There is growing recognition in Congress that this must be addressed. With the coronavirus putting pressure on healthcare providers and citizens’ wallets, a fix can’t come soon enough.
Some have put forward a legislative cure, called the Lower Healthcare Costs Act (LHCC), that proposes harmful government price controls as the solution, which they call benchmarking.
Benchmarking has been covered in several publications, but the gist of it goes like this: The government will set physician rates using the median in-network rates for such procedures.

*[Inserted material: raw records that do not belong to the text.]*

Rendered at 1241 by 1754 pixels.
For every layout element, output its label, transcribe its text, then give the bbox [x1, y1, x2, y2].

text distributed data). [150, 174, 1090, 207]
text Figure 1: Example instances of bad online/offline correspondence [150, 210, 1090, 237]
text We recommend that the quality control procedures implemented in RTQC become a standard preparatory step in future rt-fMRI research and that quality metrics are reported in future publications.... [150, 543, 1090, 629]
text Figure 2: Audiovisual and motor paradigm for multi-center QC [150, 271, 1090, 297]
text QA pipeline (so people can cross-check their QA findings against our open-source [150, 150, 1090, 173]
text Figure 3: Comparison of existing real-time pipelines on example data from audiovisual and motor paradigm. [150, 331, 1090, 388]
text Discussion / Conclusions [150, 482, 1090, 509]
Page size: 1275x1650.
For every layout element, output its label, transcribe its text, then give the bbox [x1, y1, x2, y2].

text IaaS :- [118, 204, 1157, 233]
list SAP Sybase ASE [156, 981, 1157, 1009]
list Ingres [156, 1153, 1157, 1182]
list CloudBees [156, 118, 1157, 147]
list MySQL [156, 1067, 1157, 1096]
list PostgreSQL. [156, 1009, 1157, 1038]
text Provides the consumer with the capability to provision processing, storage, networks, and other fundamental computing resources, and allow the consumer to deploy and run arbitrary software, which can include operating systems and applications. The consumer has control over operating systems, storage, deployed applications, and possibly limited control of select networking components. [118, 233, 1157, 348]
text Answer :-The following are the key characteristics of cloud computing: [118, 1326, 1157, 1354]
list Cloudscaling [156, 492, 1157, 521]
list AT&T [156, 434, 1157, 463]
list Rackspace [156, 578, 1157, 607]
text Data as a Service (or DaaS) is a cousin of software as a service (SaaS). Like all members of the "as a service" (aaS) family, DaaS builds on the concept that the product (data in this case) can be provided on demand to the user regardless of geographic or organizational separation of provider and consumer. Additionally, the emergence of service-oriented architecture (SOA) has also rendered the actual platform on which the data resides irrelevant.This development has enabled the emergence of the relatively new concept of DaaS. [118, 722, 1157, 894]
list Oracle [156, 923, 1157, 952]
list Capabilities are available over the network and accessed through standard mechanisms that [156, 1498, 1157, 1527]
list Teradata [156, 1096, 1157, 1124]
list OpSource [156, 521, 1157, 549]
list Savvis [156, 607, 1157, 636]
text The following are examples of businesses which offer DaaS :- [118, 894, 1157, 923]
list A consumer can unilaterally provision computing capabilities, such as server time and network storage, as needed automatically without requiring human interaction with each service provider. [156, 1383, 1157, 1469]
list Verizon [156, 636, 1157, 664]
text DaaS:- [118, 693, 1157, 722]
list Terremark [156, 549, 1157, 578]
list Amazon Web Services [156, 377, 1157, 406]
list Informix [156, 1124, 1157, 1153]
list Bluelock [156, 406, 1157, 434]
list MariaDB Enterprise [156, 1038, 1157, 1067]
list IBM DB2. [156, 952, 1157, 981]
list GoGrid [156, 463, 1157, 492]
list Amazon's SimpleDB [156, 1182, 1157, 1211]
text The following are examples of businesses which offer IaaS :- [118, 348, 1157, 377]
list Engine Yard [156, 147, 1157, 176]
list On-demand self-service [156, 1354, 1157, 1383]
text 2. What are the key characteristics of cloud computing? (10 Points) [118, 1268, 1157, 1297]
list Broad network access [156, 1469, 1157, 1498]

By doing this, some believe that patients will come off the hook for unnecessarily high bills in these situations.
However, as a former member of the House Energy & Commerce Committee, I am all too familiar with the biggest problem with benchmarking, which is the damage it will do to the doctor shortage in the U.S.
If the government begins basing out-of-network billing costs off the median in-network-rate of medical care, it will create perverse incentives that will harm patients. The end result will be some insurers cutting higher-priced doctors out of their networks entirely just to lower the median in-network rate price control. Patients would get stuck with less choice and inferior care in the process.
In March, United Healthcare, the nation’s largest insurer, already started doing just this — narrowing its coverage networks to save money. Passing the LHCC’s benchmarking will encourage similar behavior in the future — limiting coverage options for the American people at a time when this pandemic has already put significant strain on Pennsylvanians’ accessibility of care.
Thankfully, lawmakers have proposed an alternative cure to surprise billing as well. Instead of establishing new price controls, some have suggested establishing an Independent Dispute Resolution (IDR) mechanism. An arbiter would negotiate out of network bills with insurers and hospitals rather than have prices dictated by a government formula.
Our hard-working families deserve a health care system that offers the best care at competitive rates. In fighting against surprise medical billing in our dysfunctional health care market, the government has the potential to make a bad situation worse. We should not cede more control of the U.S. health care system to the government, but instead encourage the Pennsylvania congressional delegation to implement solutions that put the interests of consumers first.
Ryan Costello is a former Republican U.S. representative from Pennsylvania.